(Recorded data)
══════════════════════════════

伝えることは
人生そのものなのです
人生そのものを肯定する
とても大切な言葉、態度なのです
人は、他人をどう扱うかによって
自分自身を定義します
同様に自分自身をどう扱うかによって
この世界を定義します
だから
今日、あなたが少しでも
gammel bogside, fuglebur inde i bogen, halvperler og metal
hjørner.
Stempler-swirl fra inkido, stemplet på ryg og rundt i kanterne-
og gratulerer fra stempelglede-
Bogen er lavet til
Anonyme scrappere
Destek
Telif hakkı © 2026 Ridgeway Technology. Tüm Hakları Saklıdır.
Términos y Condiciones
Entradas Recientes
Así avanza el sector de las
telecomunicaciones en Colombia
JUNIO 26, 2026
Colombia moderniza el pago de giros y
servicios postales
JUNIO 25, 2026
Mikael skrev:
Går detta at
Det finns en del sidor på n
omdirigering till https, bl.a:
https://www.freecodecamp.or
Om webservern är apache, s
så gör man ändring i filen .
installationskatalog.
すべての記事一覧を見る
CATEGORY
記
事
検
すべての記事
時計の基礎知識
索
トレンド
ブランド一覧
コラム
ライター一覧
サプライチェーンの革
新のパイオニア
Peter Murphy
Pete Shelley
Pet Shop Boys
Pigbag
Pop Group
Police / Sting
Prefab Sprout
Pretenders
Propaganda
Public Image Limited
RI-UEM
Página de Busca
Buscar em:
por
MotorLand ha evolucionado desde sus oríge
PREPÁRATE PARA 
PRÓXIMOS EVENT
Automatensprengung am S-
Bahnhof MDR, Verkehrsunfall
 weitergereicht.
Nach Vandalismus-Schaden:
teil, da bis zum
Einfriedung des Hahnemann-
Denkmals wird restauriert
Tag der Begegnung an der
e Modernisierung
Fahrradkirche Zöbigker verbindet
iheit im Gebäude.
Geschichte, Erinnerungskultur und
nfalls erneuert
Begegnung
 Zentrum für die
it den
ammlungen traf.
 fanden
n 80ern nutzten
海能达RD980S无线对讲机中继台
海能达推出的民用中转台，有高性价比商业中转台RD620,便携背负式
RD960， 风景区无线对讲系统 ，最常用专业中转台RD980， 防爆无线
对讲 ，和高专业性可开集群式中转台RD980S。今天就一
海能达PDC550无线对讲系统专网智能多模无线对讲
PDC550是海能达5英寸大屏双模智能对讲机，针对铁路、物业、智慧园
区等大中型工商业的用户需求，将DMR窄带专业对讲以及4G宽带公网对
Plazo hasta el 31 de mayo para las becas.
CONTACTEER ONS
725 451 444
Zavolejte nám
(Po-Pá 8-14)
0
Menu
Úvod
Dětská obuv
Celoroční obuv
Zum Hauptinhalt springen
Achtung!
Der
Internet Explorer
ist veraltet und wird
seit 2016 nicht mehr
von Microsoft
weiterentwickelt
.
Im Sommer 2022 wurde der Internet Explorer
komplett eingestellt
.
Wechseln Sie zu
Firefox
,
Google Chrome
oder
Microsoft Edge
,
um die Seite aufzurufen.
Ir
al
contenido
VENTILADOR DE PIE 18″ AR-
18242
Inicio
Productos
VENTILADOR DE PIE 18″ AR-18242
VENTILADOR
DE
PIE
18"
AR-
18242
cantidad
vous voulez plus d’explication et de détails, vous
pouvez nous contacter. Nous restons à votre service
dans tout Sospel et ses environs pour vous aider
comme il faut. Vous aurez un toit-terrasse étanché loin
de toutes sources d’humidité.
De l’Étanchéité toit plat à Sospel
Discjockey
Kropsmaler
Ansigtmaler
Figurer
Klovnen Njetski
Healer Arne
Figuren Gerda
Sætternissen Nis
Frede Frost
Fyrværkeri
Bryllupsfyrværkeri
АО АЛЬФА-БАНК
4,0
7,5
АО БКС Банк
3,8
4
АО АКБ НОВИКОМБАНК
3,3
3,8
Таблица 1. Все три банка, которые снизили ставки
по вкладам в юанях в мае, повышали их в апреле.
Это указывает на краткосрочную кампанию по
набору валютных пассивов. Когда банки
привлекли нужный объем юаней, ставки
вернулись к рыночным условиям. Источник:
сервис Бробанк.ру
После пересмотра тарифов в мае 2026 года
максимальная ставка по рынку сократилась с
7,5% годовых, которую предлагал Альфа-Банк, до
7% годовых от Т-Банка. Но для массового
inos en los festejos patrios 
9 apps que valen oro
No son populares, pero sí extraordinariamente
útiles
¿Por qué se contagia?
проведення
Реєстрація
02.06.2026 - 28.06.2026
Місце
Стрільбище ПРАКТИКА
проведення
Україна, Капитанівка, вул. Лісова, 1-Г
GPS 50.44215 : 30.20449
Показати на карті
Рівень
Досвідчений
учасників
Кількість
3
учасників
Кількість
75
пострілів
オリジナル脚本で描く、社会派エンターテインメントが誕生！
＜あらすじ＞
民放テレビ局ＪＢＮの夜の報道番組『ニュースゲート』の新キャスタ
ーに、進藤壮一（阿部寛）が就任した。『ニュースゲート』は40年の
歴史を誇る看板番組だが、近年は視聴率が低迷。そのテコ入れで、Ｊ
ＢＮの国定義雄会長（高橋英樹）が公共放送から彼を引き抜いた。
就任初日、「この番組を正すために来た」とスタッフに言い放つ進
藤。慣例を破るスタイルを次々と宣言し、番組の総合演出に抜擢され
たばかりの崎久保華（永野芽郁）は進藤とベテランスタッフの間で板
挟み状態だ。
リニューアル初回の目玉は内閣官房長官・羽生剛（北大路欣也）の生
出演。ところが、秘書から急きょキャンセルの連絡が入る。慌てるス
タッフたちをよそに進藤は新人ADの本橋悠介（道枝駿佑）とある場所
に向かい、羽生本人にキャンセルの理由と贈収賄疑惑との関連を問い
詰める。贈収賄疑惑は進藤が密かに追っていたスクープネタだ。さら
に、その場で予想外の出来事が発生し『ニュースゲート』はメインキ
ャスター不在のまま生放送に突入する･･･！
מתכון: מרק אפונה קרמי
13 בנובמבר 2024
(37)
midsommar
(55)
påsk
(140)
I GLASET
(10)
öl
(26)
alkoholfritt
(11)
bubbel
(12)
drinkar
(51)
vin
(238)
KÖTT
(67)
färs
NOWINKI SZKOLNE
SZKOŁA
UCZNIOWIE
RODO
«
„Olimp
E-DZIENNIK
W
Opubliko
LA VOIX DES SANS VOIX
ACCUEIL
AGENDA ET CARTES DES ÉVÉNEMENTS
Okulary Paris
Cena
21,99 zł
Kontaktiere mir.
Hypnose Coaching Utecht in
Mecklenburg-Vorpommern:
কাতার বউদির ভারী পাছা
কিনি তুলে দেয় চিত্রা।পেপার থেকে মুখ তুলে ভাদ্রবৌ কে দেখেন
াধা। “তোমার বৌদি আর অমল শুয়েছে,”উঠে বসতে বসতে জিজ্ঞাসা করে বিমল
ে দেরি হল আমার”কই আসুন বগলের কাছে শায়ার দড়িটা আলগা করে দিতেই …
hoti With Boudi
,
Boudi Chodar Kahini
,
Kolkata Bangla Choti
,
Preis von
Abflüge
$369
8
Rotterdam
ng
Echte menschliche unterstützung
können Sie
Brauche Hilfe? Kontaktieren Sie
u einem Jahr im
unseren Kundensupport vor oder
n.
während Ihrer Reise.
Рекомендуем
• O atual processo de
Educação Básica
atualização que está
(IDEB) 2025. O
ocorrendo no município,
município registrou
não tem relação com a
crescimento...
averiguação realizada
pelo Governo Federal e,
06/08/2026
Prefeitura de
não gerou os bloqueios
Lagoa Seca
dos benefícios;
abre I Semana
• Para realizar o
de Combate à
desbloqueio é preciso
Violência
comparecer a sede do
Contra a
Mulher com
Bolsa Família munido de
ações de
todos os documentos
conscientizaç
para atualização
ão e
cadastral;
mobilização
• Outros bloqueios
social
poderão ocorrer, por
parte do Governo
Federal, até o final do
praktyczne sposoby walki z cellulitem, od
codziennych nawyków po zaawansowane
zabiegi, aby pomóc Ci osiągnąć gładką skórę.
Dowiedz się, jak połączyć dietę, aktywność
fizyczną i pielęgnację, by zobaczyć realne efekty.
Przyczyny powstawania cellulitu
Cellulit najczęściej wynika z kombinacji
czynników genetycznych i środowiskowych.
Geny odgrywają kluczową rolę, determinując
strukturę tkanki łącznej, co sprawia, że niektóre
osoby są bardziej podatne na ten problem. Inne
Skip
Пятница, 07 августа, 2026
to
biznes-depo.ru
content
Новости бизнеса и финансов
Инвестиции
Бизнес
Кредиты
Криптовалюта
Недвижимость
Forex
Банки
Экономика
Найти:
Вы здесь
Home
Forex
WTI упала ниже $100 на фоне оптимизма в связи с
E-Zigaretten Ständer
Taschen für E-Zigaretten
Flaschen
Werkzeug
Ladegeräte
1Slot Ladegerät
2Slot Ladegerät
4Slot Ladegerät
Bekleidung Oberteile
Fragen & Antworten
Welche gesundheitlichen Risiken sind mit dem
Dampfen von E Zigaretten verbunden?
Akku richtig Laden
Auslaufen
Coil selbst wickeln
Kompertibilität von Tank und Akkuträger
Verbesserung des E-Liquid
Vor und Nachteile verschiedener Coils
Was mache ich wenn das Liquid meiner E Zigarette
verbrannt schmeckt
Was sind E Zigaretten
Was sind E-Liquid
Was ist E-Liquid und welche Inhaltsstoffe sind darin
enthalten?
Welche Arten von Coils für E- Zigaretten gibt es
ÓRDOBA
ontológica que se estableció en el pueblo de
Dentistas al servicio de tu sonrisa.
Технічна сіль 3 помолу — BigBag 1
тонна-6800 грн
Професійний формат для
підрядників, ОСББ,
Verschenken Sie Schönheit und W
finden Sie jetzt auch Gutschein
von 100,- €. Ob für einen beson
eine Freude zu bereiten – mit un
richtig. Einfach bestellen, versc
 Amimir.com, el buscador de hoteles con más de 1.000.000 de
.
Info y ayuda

══════════════════════════════

Try it: Each line from the top of the records down to the one with "Det finns en del sidor på n" must be retyped exactly; include both ends and nothing else.

Solution:
伝えることは
人生そのものなのです
人生そのものを肯定する
とても大切な言葉、態度なのです
人は、他人をどう扱うかによって
自分自身を定義します
同様に自分自身をどう扱うかによって
この世界を定義します
だから
今日、あなたが少しでも
gammel bogside, fuglebur inde i bogen, halvperler og metal
hjørner.
Stempler-swirl fra inkido, stemplet på ryg og rundt i kanterne-
og gratulerer fra stempelglede-
Bogen er lavet til
Anonyme scrappere
Destek
Telif hakkı © 2026 Ridgeway Technology. Tüm Hakları Saklıdır.
Términos y Condiciones
Entradas Recientes
Así avanza el sector de las
telecomunicaciones en Colombia
JUNIO 26, 2026
Colombia moderniza el pago de giros y
servicios postales
JUNIO 25, 2026
Mikael skrev:
Går detta at
Det finns en del sidor på n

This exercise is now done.